Dans ce moment critique, le Code de procédure pénale offre une essentielle garantie : la possibilité de faire prévenir un proche ou un tiers. Ce droit, très souvent sous-estimé, revêt une importance stratégique pour organiser votre défense et préserver vos droits.
Rassurer votre entourage
Le fait de prévenir un proche ne se cantonne pas à une formalité administrative. Véritable garantie contre le risque d'isolement et de silence, cet avis rassure vos proches, permet à votre entourage de savoir où vous êtes et protège contre d'éventuels abus liés à l'absence de toute communication avec l'extérieur.
Un levier pour assurer votre défense
À ce stade, le rôle de l’avocat pénaliste devient central. Rompu à l'exercice de la garde à vue, il intervient dès les premières heures pour contrôler la régularité des actes, assister à vos auditions, veiller à ce que vos droits soient respectés et vous conseiller sur l’attitude à adopter face aux enquêteurs.
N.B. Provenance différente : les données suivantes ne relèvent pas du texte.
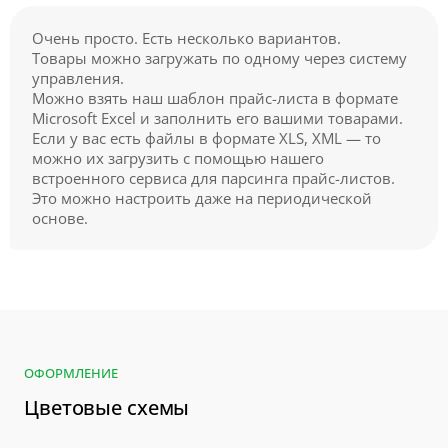
Очень просто. Есть несколько вариантов.
Товары можно загружать по одному через систему
управления.
Можно взять наш шаблон прайс-листа в формате
Microsoft Excel и заполнить его вашими товарами.
Если у вас есть файлы в формате XLS, XML — то
можно их загрузить с помощью нашего
встроенного сервиса для парсинга прайс-листов.
Это можно настроить даже на периодической
основе.
ОФОРМЛЕНИЕ
Цветовые схемы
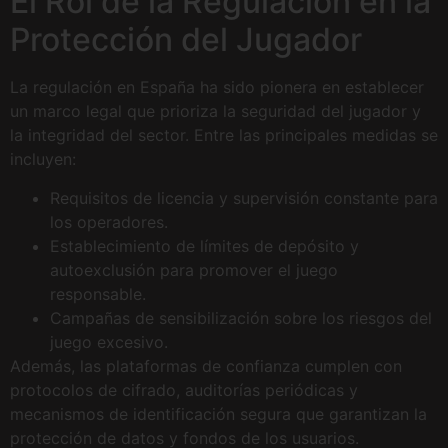
El Rol de la Regulación en la
Protección del Jugador
La regulación en España ha sido pionera en establecer
un marco legal que prioriza la seguridad del jugador y
la integridad del sector. Entre las principales medidas se
incluyen:
Requisitos de licencia y supervisión constante para
los operadores.
Establecimiento de límites de depósito y
autoexclusión para promover el juego
responsable.
Campañas de sensibilización sobre los riesgos del
juego excesivo.
Además, las plataformas de confianza cumplen con
protocolos de cifrado, auditorías periódicas y
mecanismos de identificación segura que garantizan la
protección de datos y fondos de los usuarios.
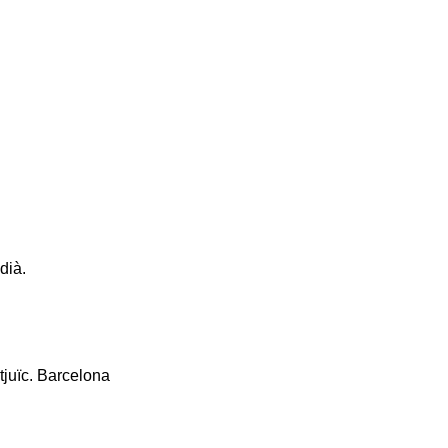
dià.
tjuïc. Barcelona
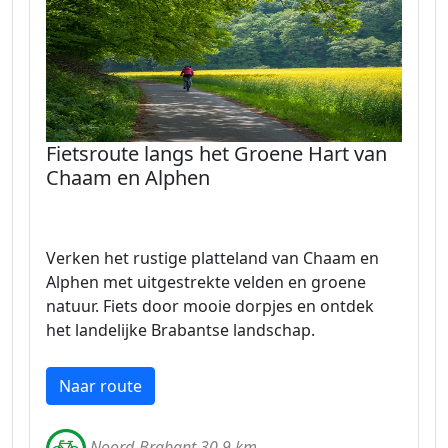
Fietsroute langs het Groene Hart van
Chaam en Alphen
Verken het rustige platteland van Chaam en
Alphen met uitgestrekte velden en groene
natuur. Fiets door mooie dorpjes en ontdek
het landelijke Brabantse landschap.
Naar route
Noord-Brabant 30.9 km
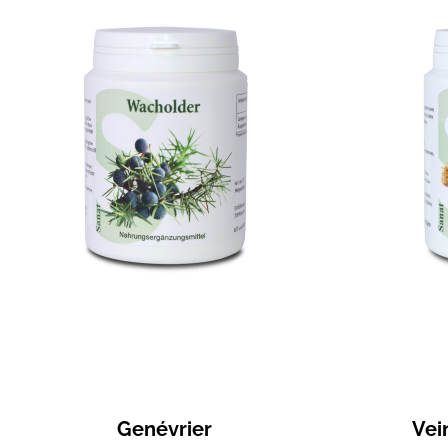
Genévrier
Vei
Il pourra vous permettre de vous sentir accompagné et épaulé durant cette procédure.
L’avocat pénaliste possède une expérience spécifique des gardes à vue, des mécanismes d’interrogatoire et des stratégies de défense adaptées aux dossiers criminels ou délictuels. Sa présence permet de rééquilibrer le rapport de forces entre la personne gardée à vue et l’institution policière.
Au-delà du contact avec l’avocat, le proche avisé par les forces de l'ordre peut également contribuer au rassemblement des documents indispensables à votre défense. Un justificatif de domicile, un contrat de travail, des fiches de paie, une déclaration d’impôt, un extrait Kbis ou tout autre élément prouvant votre insertion sociale et professionnelle peuvent constituer des pièces déterminantes dont l'avocat doit avoir connaissance.
Demander que l’on prévienne un proche est donc bien plus qu’un simple réflexe de précaution. C’est un acte stratégique qui conditionne la qualité de votre défense. C’est le moyen de briser l’isolement, d’assurer une communication rapide avec un avocat et de permettre à votre entourage de préparer le terrain en réunissant les éléments concrets qui renforceront votre dossier.
En garde à vue, ne négligez jamais ce droit. C’est le premier pas vers une défense solide et efficace.